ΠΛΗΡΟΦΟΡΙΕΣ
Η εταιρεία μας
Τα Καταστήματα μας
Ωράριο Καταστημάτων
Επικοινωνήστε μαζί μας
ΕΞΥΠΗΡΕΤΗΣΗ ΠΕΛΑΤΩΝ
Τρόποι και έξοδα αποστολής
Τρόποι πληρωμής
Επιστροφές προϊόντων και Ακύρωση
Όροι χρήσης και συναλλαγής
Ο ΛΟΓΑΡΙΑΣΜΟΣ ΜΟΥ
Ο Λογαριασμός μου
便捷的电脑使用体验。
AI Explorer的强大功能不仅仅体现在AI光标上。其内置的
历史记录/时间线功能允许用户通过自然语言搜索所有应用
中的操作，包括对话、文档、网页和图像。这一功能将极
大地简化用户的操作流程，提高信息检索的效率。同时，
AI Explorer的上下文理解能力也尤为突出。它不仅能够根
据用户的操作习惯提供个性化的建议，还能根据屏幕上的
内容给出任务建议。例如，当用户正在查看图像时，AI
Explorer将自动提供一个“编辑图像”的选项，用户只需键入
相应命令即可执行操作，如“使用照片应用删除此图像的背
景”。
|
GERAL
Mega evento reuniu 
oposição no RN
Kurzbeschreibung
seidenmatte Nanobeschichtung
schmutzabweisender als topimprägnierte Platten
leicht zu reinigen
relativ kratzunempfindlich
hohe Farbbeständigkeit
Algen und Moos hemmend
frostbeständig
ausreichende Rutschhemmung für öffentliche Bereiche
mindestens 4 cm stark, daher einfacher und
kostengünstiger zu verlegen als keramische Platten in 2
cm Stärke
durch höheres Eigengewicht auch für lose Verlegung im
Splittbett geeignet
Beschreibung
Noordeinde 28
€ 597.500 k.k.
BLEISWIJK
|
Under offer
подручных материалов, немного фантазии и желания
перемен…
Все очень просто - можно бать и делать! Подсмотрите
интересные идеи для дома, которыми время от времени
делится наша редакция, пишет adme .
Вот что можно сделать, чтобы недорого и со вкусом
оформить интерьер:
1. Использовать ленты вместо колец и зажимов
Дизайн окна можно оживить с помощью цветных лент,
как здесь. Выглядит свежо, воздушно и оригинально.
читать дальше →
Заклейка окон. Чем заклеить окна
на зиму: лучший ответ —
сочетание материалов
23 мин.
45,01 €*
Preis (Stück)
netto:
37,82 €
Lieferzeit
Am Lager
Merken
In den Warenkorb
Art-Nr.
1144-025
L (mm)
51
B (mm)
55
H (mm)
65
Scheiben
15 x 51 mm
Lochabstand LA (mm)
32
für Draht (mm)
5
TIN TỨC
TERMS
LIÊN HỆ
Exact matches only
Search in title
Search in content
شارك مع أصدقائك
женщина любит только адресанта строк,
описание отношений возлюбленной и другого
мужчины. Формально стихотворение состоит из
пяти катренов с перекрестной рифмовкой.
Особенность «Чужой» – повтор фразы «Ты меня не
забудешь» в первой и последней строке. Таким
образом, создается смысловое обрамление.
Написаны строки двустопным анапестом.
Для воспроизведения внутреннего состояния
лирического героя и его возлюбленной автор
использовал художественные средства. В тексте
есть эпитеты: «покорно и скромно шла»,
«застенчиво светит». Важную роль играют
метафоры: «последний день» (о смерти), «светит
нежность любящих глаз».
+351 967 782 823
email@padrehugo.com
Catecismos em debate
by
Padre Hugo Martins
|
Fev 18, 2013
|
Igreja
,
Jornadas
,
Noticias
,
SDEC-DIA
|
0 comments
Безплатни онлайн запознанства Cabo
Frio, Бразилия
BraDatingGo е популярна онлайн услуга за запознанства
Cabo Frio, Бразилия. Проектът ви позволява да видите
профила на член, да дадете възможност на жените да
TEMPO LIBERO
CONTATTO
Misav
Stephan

→ **TO-DO ITEM**
Can you quote every line of the entries above word for word, keeping each line as it stands?

→ **EXERCISE OUTPUT**
ΠΛΗΡΟΦΟΡΙΕΣ
Η εταιρεία μας
Τα Καταστήματα μας
Ωράριο Καταστημάτων
Επικοινωνήστε μαζί μας
ΕΞΥΠΗΡΕΤΗΣΗ ΠΕΛΑΤΩΝ
Τρόποι και έξοδα αποστολής
Τρόποι πληρωμής
Επιστροφές προϊόντων και Ακύρωση
Όροι χρήσης και συναλλαγής
Ο ΛΟΓΑΡΙΑΣΜΟΣ ΜΟΥ
Ο Λογαριασμός μου
便捷的电脑使用体验。
AI Explorer的强大功能不仅仅体现在AI光标上。其内置的
历史记录/时间线功能允许用户通过自然语言搜索所有应用
中的操作，包括对话、文档、网页和图像。这一功能将极
大地简化用户的操作流程，提高信息检索的效率。同时，
AI Explorer的上下文理解能力也尤为突出。它不仅能够根
据用户的操作习惯提供个性化的建议，还能根据屏幕上的
内容给出任务建议。例如，当用户正在查看图像时，AI
Explorer将自动提供一个“编辑图像”的选项，用户只需键入
相应命令即可执行操作，如“使用照片应用删除此图像的背
景”。
|
GERAL
Mega evento reuniu 
oposição no RN
Kurzbeschreibung
seidenmatte Nanobeschichtung
schmutzabweisender als topimprägnierte Platten
leicht zu reinigen
relativ kratzunempfindlich
hohe Farbbeständigkeit
Algen und Moos hemmend
frostbeständig
ausreichende Rutschhemmung für öffentliche Bereiche
mindestens 4 cm stark, daher einfacher und
kostengünstiger zu verlegen als keramische Platten in 2
cm Stärke
durch höheres Eigengewicht auch für lose Verlegung im
Splittbett geeignet
Beschreibung
Noordeinde 28
€ 597.500 k.k.
BLEISWIJK
|
Under offer
подручных материалов, немного фантазии и желания
перемен…
Все очень просто - можно бать и делать! Подсмотрите
интересные идеи для дома, которыми время от времени
делится наша редакция, пишет adme .
Вот что можно сделать, чтобы недорого и со вкусом
оформить интерьер:
1. Использовать ленты вместо колец и зажимов
Дизайн окна можно оживить с помощью цветных лент,
как здесь. Выглядит свежо, воздушно и оригинально.
читать дальше →
Заклейка окон. Чем заклеить окна
на зиму: лучший ответ —
сочетание материалов
23 мин.
45,01 €*
Preis (Stück)
netto:
37,82 €
Lieferzeit
Am Lager
Merken
In den Warenkorb
Art-Nr.
1144-025
L (mm)
51
B (mm)
55
H (mm)
65
Scheiben
15 x 51 mm
Lochabstand LA (mm)
32
für Draht (mm)
5
TIN TỨC
TERMS
LIÊN HỆ
Exact matches only
Search in title
Search in content
شارك مع أصدقائك
женщина любит только адресанта строк,
описание отношений возлюбленной и другого
мужчины. Формально стихотворение состоит из
пяти катренов с перекрестной рифмовкой.
Особенность «Чужой» – повтор фразы «Ты меня не
забудешь» в первой и последней строке. Таким
образом, создается смысловое обрамление.
Написаны строки двустопным анапестом.
Для воспроизведения внутреннего состояния
лирического героя и его возлюбленной автор
использовал художественные средства. В тексте
есть эпитеты: «покорно и скромно шла»,
«застенчиво светит». Важную роль играют
метафоры: «последний день» (о смерти), «светит
нежность любящих глаз».
+351 967 782 823
email@padrehugo.com
Catecismos em debate
by
Padre Hugo Martins
|
Fev 18, 2013
|
Igreja
,
Jornadas
,
Noticias
,
SDEC-DIA
|
0 comments
Безплатни онлайн запознанства Cabo
Frio, Бразилия
BraDatingGo е популярна онлайн услуга за запознанства
Cabo Frio, Бразилия. Проектът ви позволява да видите
профила на член, да дадете възможност на жените да
TEMPO LIBERO
CONTATTO
Misav
Stephan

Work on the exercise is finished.